## Text
A parasite that spreads through human feces on your salad has sickened thousands of Americans across more than 30 states, and the federal agency responsible for keeping the food supply safe still cannot tell you where it came from.

This is the story the headlines aren't giving you. The New York Post and TODAY.com are both running with the visceral angle — "explosive diarrhea" — while the Boulder Daily Camera editorial board gently reminds you to wash your greens. What none of them are pressing is the obvious question: why is the American food supply, overseen by a billion-dollar regulatory state, repeatedly contaminated with human waste?

The numbers are staggering and the reporting is inconsistent. TODAY.com, citing state health departments, puts total cases at roughly 5,000 nationwide with 843 CDC-confirmed and 86 hospitalizations since May. The Post, citing the same CDC, reports more than 800 confirmed cases with over 1,500 additional suspected cases. Michigan is the epicenter either way — TODAY.com reports 3,309 cases in that state alone, while the Boulder Daily Camera cites "nearly 1,000 instances in two weeks." Ohio, New York, North Carolina, and Illinois are also seeing surges.

The pathogen is Cyclospora cayetanensis, a microscopic parasite that infects the small intestine after a person consumes food or water contaminated with feces from an infected individual. Symptoms — watery, sometimes explosive diarrhea, bloating, cramping, nausea — can last weeks and relapse. The CDC says it is not transmitted person to person.

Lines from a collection
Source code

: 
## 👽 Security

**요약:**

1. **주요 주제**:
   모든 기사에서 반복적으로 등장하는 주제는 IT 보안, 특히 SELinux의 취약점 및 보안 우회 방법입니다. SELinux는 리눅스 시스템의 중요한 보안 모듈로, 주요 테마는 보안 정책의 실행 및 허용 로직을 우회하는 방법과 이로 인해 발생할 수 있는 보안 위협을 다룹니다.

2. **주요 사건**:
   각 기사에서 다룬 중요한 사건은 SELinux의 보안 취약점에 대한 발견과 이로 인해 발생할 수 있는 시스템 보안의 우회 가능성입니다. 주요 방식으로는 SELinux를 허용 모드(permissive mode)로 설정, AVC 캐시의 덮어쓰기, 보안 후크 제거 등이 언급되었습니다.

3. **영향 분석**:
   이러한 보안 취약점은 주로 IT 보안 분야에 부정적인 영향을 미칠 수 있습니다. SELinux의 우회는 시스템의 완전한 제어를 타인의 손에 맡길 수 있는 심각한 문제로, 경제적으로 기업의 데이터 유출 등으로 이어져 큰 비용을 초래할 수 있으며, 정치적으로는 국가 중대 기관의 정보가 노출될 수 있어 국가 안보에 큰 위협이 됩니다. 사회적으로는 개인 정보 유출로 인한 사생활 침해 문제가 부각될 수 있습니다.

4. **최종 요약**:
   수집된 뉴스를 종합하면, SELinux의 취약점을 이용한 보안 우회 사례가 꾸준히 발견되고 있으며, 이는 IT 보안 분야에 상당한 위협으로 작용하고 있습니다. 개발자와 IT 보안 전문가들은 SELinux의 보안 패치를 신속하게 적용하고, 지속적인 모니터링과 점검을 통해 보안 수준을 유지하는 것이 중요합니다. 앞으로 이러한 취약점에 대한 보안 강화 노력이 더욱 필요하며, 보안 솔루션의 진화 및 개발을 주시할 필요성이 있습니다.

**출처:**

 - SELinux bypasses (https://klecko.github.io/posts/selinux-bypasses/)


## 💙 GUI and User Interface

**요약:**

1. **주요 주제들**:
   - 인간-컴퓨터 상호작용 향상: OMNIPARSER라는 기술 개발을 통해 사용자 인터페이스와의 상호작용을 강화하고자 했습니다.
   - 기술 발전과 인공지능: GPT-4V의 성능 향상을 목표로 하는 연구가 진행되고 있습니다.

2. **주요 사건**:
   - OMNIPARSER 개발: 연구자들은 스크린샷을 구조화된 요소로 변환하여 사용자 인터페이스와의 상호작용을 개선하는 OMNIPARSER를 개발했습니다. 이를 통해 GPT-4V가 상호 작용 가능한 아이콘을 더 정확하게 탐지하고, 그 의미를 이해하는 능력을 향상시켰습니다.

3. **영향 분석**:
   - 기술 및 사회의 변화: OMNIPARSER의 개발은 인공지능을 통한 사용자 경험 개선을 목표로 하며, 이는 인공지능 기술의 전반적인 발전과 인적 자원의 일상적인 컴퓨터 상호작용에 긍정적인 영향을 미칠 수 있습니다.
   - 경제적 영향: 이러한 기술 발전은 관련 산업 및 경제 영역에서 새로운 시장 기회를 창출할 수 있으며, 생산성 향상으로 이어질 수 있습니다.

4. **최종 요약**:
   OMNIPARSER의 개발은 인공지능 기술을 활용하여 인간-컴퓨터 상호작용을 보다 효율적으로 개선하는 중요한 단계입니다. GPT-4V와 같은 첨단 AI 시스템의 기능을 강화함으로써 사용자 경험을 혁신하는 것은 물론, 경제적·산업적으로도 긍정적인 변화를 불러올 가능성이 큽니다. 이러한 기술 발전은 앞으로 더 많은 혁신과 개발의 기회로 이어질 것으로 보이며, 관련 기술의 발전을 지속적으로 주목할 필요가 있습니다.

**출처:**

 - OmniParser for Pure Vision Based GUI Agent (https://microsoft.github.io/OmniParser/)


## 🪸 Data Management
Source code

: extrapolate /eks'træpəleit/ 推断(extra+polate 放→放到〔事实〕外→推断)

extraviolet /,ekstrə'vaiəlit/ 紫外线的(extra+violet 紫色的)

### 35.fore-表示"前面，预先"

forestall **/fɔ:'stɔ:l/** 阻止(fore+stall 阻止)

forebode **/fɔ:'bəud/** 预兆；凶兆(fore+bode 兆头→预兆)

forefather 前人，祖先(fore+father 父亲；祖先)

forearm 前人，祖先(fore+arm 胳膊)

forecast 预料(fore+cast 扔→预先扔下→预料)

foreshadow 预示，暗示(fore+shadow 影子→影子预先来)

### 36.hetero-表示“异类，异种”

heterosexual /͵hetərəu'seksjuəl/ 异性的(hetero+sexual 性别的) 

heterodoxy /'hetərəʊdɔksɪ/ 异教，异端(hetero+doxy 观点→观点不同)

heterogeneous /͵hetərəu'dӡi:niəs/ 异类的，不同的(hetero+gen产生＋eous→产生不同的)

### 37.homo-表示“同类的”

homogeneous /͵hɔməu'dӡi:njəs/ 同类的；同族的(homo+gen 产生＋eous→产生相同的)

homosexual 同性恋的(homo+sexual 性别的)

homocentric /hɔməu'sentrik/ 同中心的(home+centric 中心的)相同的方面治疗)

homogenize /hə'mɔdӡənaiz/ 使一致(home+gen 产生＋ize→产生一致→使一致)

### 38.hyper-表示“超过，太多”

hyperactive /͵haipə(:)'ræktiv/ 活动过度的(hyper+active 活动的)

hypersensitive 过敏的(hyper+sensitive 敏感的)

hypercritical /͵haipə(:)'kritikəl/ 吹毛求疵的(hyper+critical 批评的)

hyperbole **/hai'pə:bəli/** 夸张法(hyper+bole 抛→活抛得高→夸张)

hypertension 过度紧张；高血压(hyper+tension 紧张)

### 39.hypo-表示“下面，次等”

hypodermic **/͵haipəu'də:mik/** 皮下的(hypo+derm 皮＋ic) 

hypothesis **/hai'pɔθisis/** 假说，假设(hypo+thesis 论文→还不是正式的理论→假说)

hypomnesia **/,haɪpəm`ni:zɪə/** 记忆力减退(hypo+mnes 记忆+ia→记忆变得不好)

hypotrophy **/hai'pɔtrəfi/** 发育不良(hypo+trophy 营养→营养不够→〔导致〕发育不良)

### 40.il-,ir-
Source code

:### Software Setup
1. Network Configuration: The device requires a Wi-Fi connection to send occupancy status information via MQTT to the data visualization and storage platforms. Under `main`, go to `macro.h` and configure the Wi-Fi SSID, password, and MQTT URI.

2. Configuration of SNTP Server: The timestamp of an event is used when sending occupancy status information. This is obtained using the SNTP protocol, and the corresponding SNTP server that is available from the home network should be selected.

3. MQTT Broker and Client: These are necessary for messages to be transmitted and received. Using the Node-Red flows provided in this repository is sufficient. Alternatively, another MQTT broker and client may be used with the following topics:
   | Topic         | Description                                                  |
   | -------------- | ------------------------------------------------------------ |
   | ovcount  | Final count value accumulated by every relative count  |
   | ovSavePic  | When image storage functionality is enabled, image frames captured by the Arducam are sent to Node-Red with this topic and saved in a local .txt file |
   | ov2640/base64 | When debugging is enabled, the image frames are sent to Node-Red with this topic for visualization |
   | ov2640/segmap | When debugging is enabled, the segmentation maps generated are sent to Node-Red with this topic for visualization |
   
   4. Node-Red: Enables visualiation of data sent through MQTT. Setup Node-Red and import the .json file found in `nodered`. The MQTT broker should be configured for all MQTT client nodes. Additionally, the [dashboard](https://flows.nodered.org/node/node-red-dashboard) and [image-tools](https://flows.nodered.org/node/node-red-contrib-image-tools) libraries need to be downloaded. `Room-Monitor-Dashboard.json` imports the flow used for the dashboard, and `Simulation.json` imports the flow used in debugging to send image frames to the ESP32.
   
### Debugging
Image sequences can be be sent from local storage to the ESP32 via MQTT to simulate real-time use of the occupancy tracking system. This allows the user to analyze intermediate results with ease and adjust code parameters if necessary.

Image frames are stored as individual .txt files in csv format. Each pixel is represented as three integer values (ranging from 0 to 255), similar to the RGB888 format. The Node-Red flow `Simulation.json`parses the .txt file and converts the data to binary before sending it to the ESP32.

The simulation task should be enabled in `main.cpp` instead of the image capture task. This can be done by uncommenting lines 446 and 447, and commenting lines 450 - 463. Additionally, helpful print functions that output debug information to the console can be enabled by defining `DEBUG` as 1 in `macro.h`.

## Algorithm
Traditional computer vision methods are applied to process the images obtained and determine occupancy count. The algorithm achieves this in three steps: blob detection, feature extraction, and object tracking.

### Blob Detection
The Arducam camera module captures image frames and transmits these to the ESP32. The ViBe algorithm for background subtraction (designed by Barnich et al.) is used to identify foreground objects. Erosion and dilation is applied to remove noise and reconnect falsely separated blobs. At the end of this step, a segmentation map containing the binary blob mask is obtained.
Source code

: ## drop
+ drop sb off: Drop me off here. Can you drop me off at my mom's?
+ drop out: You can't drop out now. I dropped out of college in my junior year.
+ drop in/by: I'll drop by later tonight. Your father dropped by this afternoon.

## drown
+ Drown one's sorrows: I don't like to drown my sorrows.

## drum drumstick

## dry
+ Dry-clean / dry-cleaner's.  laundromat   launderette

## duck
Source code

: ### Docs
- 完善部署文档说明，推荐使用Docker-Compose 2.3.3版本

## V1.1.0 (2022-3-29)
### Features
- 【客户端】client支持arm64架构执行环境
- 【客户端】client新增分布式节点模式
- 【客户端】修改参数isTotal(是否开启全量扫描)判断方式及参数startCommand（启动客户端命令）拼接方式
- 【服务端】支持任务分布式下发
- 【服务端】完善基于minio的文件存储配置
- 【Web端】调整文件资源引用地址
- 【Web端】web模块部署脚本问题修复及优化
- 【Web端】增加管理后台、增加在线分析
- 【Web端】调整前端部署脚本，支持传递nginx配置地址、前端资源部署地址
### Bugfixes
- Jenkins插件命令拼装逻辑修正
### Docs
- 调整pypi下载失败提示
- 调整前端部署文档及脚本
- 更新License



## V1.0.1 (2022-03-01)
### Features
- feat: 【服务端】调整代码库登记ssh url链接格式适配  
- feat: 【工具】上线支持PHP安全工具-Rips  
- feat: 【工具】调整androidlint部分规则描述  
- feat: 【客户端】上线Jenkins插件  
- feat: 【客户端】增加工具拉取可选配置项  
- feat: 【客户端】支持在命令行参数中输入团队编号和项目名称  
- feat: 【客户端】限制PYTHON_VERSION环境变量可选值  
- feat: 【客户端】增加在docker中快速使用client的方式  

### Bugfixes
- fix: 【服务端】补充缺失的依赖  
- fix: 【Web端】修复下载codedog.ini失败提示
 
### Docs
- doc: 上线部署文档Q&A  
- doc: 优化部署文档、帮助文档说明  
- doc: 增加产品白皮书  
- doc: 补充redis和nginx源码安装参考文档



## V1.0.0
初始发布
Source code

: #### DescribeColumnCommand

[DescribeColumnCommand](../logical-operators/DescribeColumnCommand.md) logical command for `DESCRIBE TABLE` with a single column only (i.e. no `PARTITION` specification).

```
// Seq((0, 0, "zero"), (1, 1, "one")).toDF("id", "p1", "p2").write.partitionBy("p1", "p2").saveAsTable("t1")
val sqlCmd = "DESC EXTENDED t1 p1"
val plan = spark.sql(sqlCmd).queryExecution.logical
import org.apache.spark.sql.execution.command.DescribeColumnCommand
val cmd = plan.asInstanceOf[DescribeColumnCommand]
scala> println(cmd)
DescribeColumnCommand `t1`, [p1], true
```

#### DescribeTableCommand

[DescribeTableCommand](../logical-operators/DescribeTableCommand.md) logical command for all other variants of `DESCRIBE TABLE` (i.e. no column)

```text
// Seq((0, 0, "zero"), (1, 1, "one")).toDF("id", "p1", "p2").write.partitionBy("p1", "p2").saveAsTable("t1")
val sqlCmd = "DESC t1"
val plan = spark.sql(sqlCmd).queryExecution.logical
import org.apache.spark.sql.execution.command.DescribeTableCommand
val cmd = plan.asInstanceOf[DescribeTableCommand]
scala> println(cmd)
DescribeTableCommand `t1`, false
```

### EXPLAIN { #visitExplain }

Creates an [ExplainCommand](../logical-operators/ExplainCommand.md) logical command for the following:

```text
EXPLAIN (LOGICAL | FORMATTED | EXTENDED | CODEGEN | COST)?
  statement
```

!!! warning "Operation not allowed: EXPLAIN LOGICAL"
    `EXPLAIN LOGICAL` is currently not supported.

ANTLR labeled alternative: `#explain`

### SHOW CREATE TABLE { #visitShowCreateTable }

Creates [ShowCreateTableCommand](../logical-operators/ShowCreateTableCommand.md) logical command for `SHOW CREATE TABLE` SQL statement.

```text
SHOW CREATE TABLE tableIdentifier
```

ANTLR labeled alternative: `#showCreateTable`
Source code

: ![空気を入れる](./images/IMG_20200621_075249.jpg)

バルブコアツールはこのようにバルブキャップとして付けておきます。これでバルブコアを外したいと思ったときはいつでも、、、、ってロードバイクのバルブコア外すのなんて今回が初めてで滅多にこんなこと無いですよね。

## What is needed
Put this sentence from the parasite outbreak text into Spanish: "Ohio, New York, North Carolina, and Illinois are also seeing surges."

## Exercise output
Ohio, Nueva York, Carolina del Norte e Illinois también están registrando aumentos.